Although the issue of declining male sperm count has been hotly debated in the medical press, mounting evidence points to pesticides. A workshop helped in Copenhagen in early 1995, at the request of the Danish Environmental Protection Agency and Ministry of Environment and Energy, produced a comprehensive report on the influence of environmental estrogens on male reproductive health. The committee recorded growing evidence that declining sperm counts and other problems were linked with the action of xeno-estrogens, particularly when male fetuses had mothers exposed to high levels during their lifetime. Several of the biggest culprits were the organochlorine pesticides.

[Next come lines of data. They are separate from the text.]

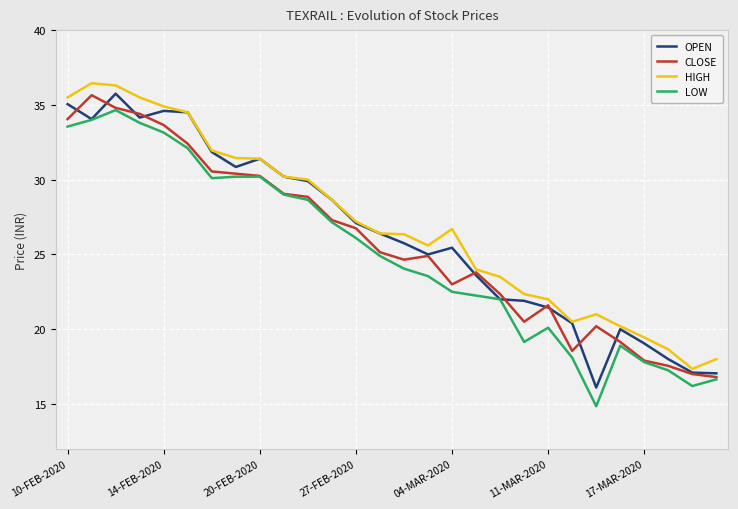

At how many categories does at least one series exceed 29?

11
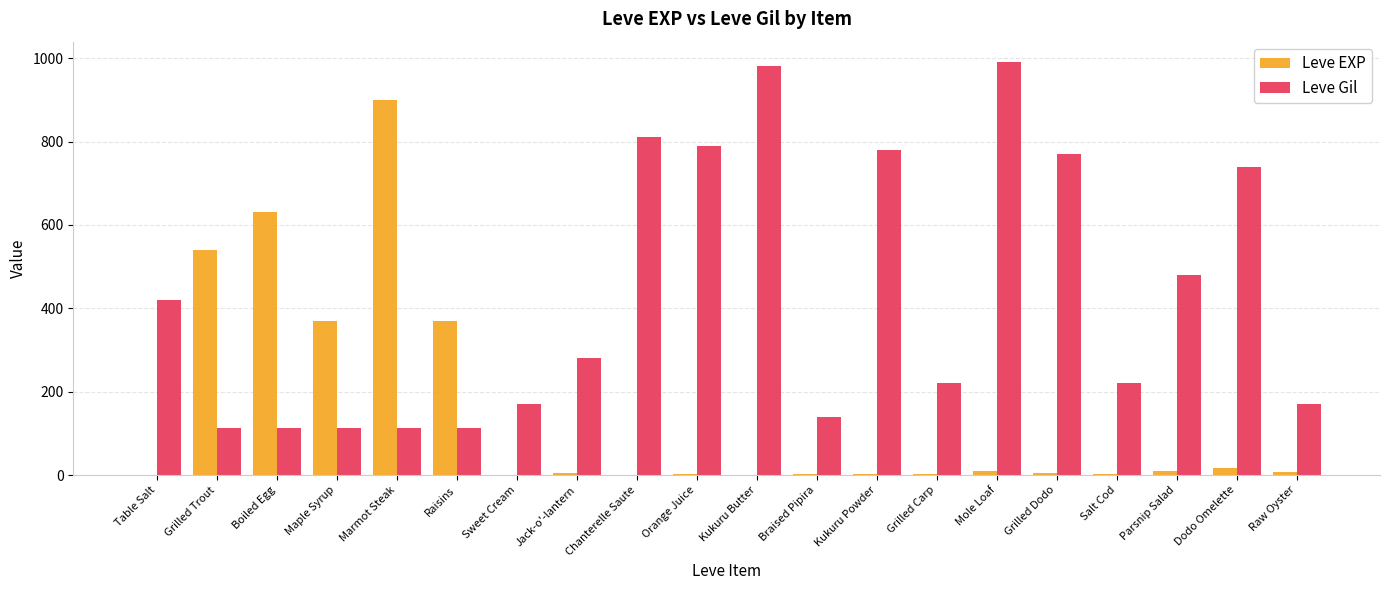

Which series changed the most between Table Salt and Grilled Dodo?

Leve Gil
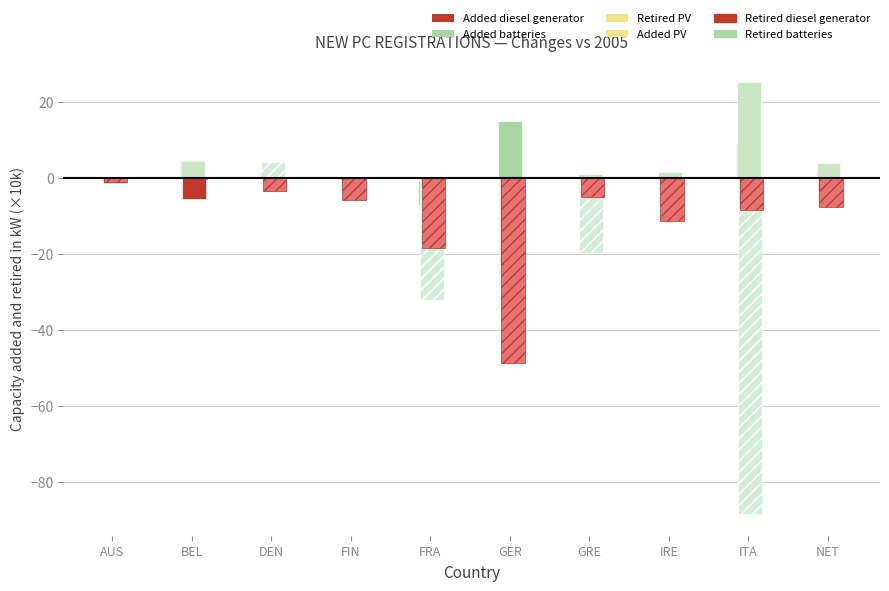

Are the bars horizontal?

No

Organochlorides, due to their chemical shape, are able to act as “estrogen mimics”. The Copenhagen committee, as well as others, have found that if the developing male embryo, during the critical time of sexual differentiation, is excessively exposed to estrogen mimics such as organophosphates, it could lead to demasculinization and other problems such as low sperm counts. Similar findings were also established when synthetic estrogen diethylstibestrol (DES) was given to mothers for the prevention of miscarriages. The male children born to these mothers were found to have either undescended or small testes, low sperm counts and testicular cancer (The Lancet, April 15, 1995).Last year, another Danish study supported this theory with proof that organic farmers had higher sperm counts than other men (The Lancet, June 10, 1994).